ヒトおよび動物、双方の健康に配慮したペットライフを実現するためのポイント(One Health)の一つに、動物病院での徹底した予防医療が挙げられるのだが、アメリカのミシシッピデルタにはミルベマイシンオキシムに耐性を持つフィラリアが分布していることが知られている通り、寄生虫における薬剤耐性への意識と対策が、今後のOne Healthにとって克服すべき課題点であると言える。中でも、特にズーノーシスとされる感染症は、ヒトと動物に共通して感染するものであるため、国外の動向といえども迅速な情報の共有が重要だと考えられる。そこで、先月、発表された論文を以下に紹介したい。
同発表は、エチオピアとアメリカの大学によって報告されており、ある母集団の犬において約2年もの間、瓜実条虫(サナダムシ)の駆除に苦慮したという内容となっている。なお、使用された薬剤は日本にも流通しているプラジカンテルであり、大学らによると、この時に感染していた当該寄生虫はプラジカンテルに対する耐性を獲得していたとのことである。
上記のことより、海外渡航歴のある犬から瓜実条虫が検出された場合には、薬剤耐性の可能性を念頭に置いておくことが望ましいのではないだろうか。また、これを契機として、本国におけるプラジカンテル耐性瓜実条虫の分布の有無について調査が進められることを願っている。

> 提供データ:
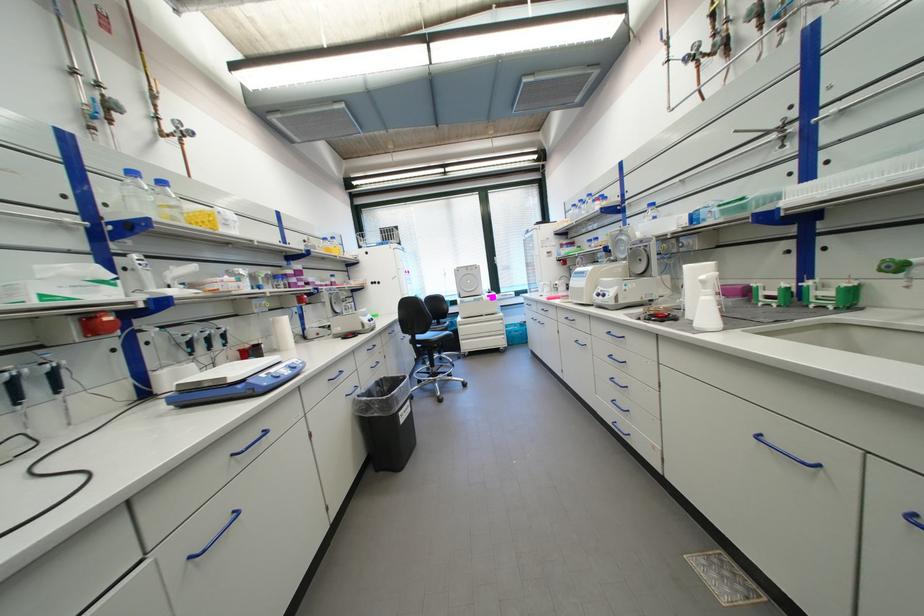
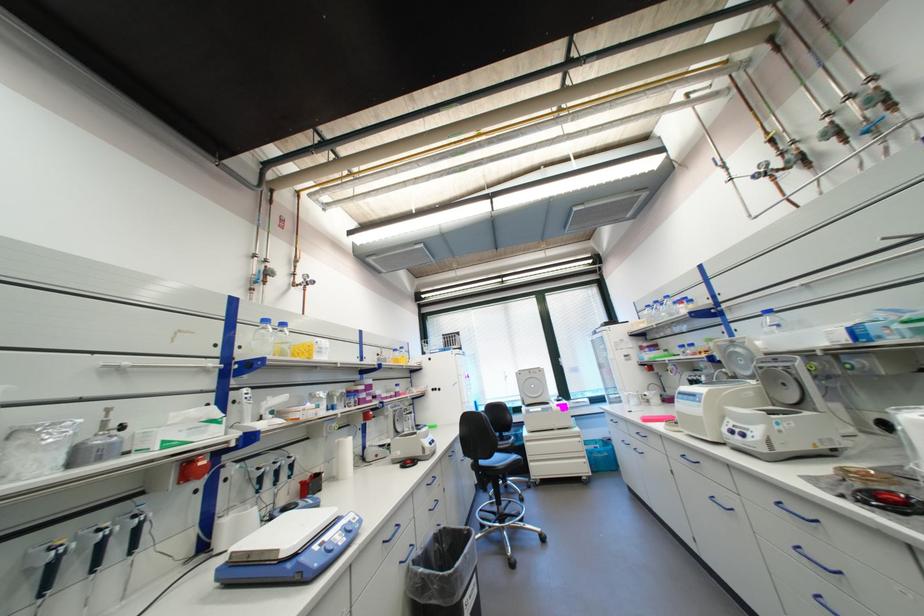
The point at (138, 180) is marked in the first image. Where is the corresponding point in the second image?

(271, 326)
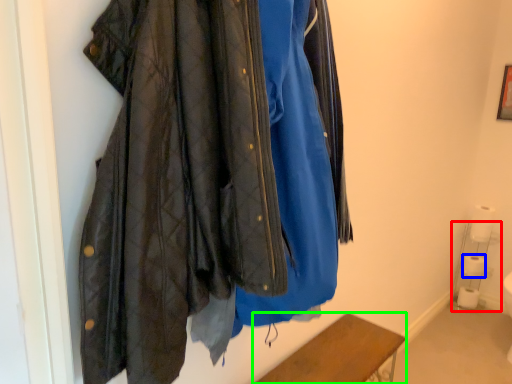
Question: Considering the real-world distances, which object is farthest from shelf (highlighted by a red box)? toilet paper (highlighted by a blue box) or furniture (highlighted by a green box)?

Choices:
 (A) toilet paper
 (B) furniture

Answer: (B)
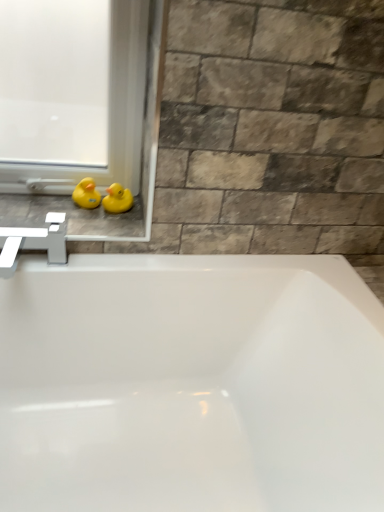
Locate an element on the screen. Image resolution: width=384 pixels, height=512 pixels. free space in front of yellow rubber duck at left, the 1th duck when ordered from left to right is located at coordinates (66, 221).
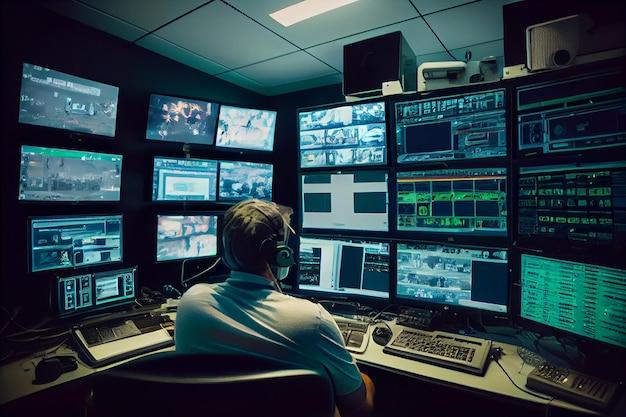
Find the location of `ceiling tiles`. ceiling tiles is located at coordinates (151, 10), (213, 28), (285, 78), (331, 24), (336, 53), (480, 27), (442, 2).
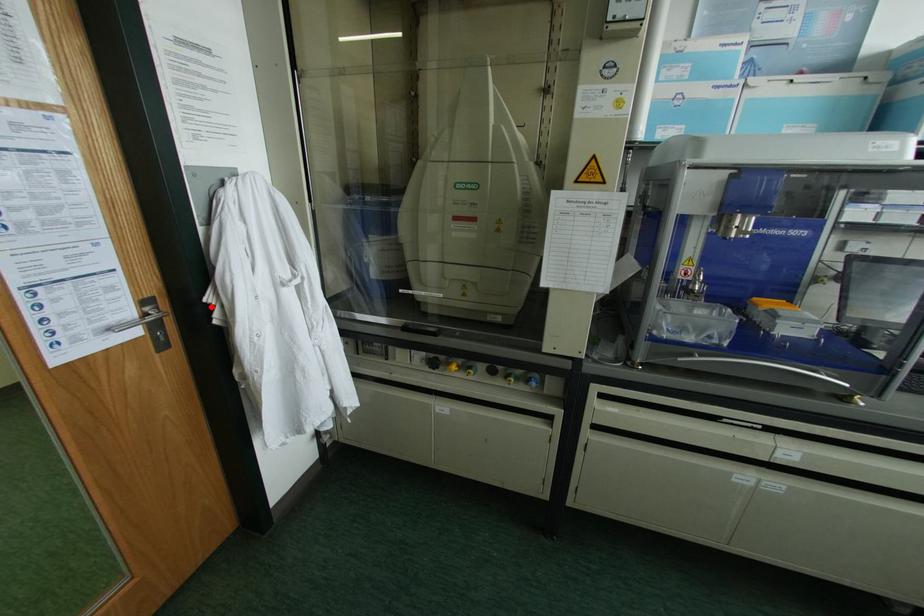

> 作業内容:
寄生虫の薬剤耐性を扱った文書にある一文「同発表は、エチオピアとアメリカの大学によって報告されており、ある母集団の犬において約2年もの間、瓜実条虫(サナダムシ)の駆除に苦慮したという内容となっている。」を英語に訳せ。 行の内容はこの作業には関わらない。

> 期待される回答:
The report was made by universities in Ethiopia and the United States, and it describes how eliminating Dipylidium caninum (tapeworms) from dogs in a certain population proved difficult for about two years.